Ancien Régime, (suite)
Cette organisation politique connut une lente érosion. L'idée que tous les pouvoirs - exécutif, législatif et judiciaire - pussent être confondus devint intolérable. À plusieurs reprises, le monarque rappela que la nation se confondait avec lui et qu'elle ne pouvait se définir en dehors de lui. Pourtant, cette dernière apparut peu à peu comme la source de toute légitimité. Certains cherchèrent à s'exprimer en son nom, en particulier les membres des parlements, ces cours de justice qui enregistraient les décisions royales. Dans le royaume, il n'y avait guère d'occasions de dialogue et de négociation entre le roi et ses sujets. Il existait, dans quelques provinces, des états provinciaux ; cependant, les états généraux ne furent plus réunis après 1614. Finalement, la nation s'affirma à côté du roi, et contre lui. La Révolution mit alors un terme à la vénalité des offices, avant de s'en prendre à la monarchie elle-même.
Conserver l'ordre social ?
• La société était divisée traditionnellement en trois « ordres », inégaux en nombre. Le clergé et la noblesse y occupaient une fonction : la défense du royaume pour les gentilshommes et la prière pour les hommes d'Église, ce qui justifiait les privilèges dont ils jouissaient. La noblesse se définissait moins par un statut clair que par le sentiment d'appartenir à une race à part, par une manière de vivre et des valeurs propres. Ce groupe social restait ouvert aux familles qui s'illustraient au service du roi, ou qui achetaient des charges publiques. L'inégalité entre les sujets était un fait juridique. Elle se marquait dans le respect du « rang », des hiérarchies. Celles-ci étaient périodiquement rappelées lors des cérémonies : à l'église, à la cour du roi, dans les villes et les campagnes, chacun devait occuper sa place, fixée par la tradition. De tels honneurs faisaient naître une déférence « naturelle » pour ces élites, mais ils entretenaient, chez les puissants, un dédain tout aussi « naturel », que la charité chrétienne ne venait pas forcément adoucir, et qui devint peu à peu insupportable. L'inégalité sociale se traduisait à travers l'impôt royal par excellence - la taille -, dont les deux premiers ordres (mais aussi d'autres sujets) étaient exemptés. S'y ajoutait l'inégalité entre les hommes et les femmes, mais elle ne fut guère remise en cause.

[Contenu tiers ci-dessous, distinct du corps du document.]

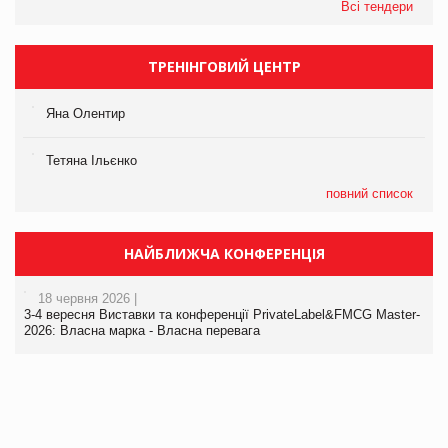
Всі тендери
ТРЕНІНГОВИЙ ЦЕНТР
Яна Олентир
Тетяна Ільєнко
повний список
НАЙБЛИЖЧА КОНФЕРЕНЦІЯ
18 червня 2026 |
3-4 вересня Виставки та конференції PrivateLabel&FMCG Master-
2026: Власна марка - Власна перевага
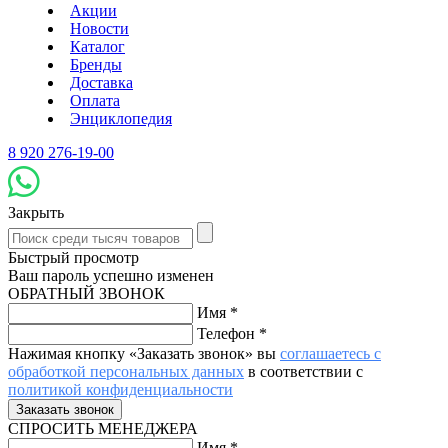
Акции
Новости
Каталог
Бренды
Доставка
Оплата
Энциклопедия
8 920 276-19-00
Закрыть
Быстрый просмотр
Ваш пароль успешно изменен
ОБРАТНЫЙ ЗВОНОК
Имя
*
Телефон
*
Нажимая кнопку «Заказать звонок» вы
соглашаетесь с
обработкой персональных данных
в соответствии с
политикой конфиденциальности
СПРОСИТЬ МЕНЕДЖЕРА
Имя
*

La Révolution voulut détruire tout ce qui était considéré comme le « régime féodal ». La féodalité n'était plus qu'un souvenir, mais il en demeurait des traits singuliers, perçus comme des vexations. Les dernières traces de servitude, de « mainmorte », avaient sans doute disparu, mais les liens d'homme à homme persistaient, souvent symboliques et associés à des droits féodaux à payer. La seigneurie, quant à elle, liait le paysan à une terre, sous la protection d'un seigneur qui la possédait. Le paysan n'en était donc pas pleinement propriétaire : il devait acquitter des droits, tel le cens. Le seigneur jouissait d'autres droits, comme le monopole de la chasse - très mal accepté des roturiers à la fin du XVIIIe siècle -, et il disposait de banalités : les paysans avaient l'obligation d'utiliser le moulin et le four seigneuriaux. Enfin, même si la justice royale dominait presque partout et constituait un recours pour tous les sujets, les seigneurs conservaient des droits de justice.
L'Ancien Régime présentait aussi une dimension économique. Le travail artisanal reposait le plus souvent sur une organisation verticale, du compagnon au maître, même s'il existait des métiers libres et si Turgot avait tenté, en vain, d'établir la liberté du travail.
Tantôt décrit comme « un très grand et très vieil édifice » (Pierre Gaxotte) qui avait néanmoins grand air, tantôt comme « une sorte d'immense fleuve bourbeux » (Pierre Goubert) charriant des institutions venues d'autres âges, l'Ancien Régime fut aboli par une Révolution qui voulut faire table rase du passé. Pourtant, bien des réalités de l'Ancien Régime ont survécu à sa mort.